In this post I wish to discuss the mathematics of doubling in some detail.
Let us assume Hero and Villain are playing a “match-to-three”. That is, first player to win three VP is the overall match winner. Each individual game is worth 1 VP. The actual game being played is irrelevant: it could be Chess, Agricola, Snakes and Ladders, the royal game (with Hero moving the cards and Villain trash-talking at every sub-optimal play), or a well-known poker variant where both players start with three items of clothing. To make things interesting, assume the winning probability of an individual game is slightly less than 50%. To be specific, I will set the win rate to 40%. What are the chances of Hero winning the overall match?
This kind of question is most easily solved with dynamic programming. The boundary condition says that if someone already has three wins then the overall winning chances is either 0% or 100%. Next, we can compute the winning chances when the score is 2-2. We can then work our way backwards, eventually arriving at 31.7% winning chances for the Hero at 0-0.
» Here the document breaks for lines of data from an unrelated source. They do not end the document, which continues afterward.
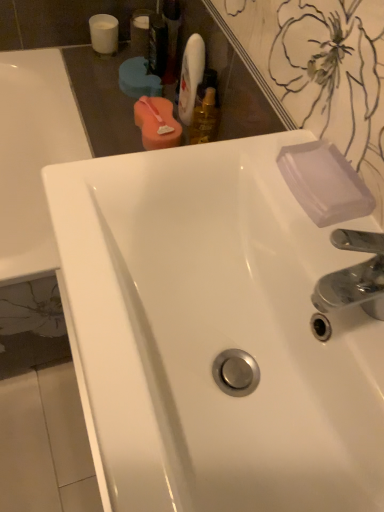
What do you see at coordinates (104, 33) in the screenshot? Image resolution: width=384 pixels, height=512 pixels. I see `white matte cup at upper left, the first mouthwash in the left-to-right sequence` at bounding box center [104, 33].

Describe the element at coordinates (140, 32) in the screenshot. The height and width of the screenshot is (512, 384). I see `clear plastic bottle at upper center, the second mouthwash from the left` at that location.

What do you see at coordinates (190, 77) in the screenshot? I see `translucent plastic mouthwash at upper center, the second mouthwash from the right` at bounding box center [190, 77].

Locate an element on the screen. The height and width of the screenshot is (512, 384). white glossy sink at center is located at coordinates tap(215, 334).

The width and height of the screenshot is (384, 512). What do you see at coordinates (215, 334) in the screenshot?
I see `white glossy sink at center` at bounding box center [215, 334].

This screenshot has width=384, height=512. I want to click on white matte cup at upper left, the first mouthwash in the left-to-right sequence, so click(104, 33).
You will notice that if the match score is X-X then the Villain prefers smaller numbers of X. Intuitively, smaller values of X means that it is less likely that Hero will find enough “random noise” to overcome Villain’s advantage in the long run. The following diagram summarises the probability of Hero winning the match at every possible match-score:
I should mention that Bart has already done his homework, and he knows how to compute the probabilities corresponding to each match score. If the winning chances of an individual game are 0.25 then he correctly computes the following:
0.049 chance of winning 5-point match, no doubling
0.104 chance of winning 3-point match (equivalent to 5-point match with 2VP per game)
I will leave this as an exercise for the reader.
Now let us give Hero the following handicap: Before each game, Hero can demand the game be played for 1 VP or 2 VP. Moreover, there is no bonus for winning the match with 4 VP instead of 3 VP.
This means, for instance, if Villain has 2 points then Hero will always play for 2 VP. Again, we can use dynamic programming to compute the winning chances. If you use Excel to perform the dynamic programming then you will need the function max(FOO,BAR) somewhere in your calculations. You will notice several things:
The boundary conditions now include either player having 3 or 4 VP.
The table only shows winning percentages, but not whether Hero should play for 1 VP or 2 VP.
The numbers look weird: The winning chances on the main digonal is no longer strictly increasing and the winning chances for 1-2 is the same as 1-1.
The latter is easily explained. Since Hero can choose to play for 2 VP, Villain gets no advantage from being 1-2 instead of 2-2. Slightly more interesting is a match-score of 1-1. If Hero plays for 2 VP, then the next game decides the match. If Hero plays for 1 VP then the worst case scenario is the match score becomes 1-2, in which case Hero can play for 2 VP and the next game decides the match. Therefore, it must be correct to play for 1 VP. It turns out Hero is close to breaking even thanks to his handicap.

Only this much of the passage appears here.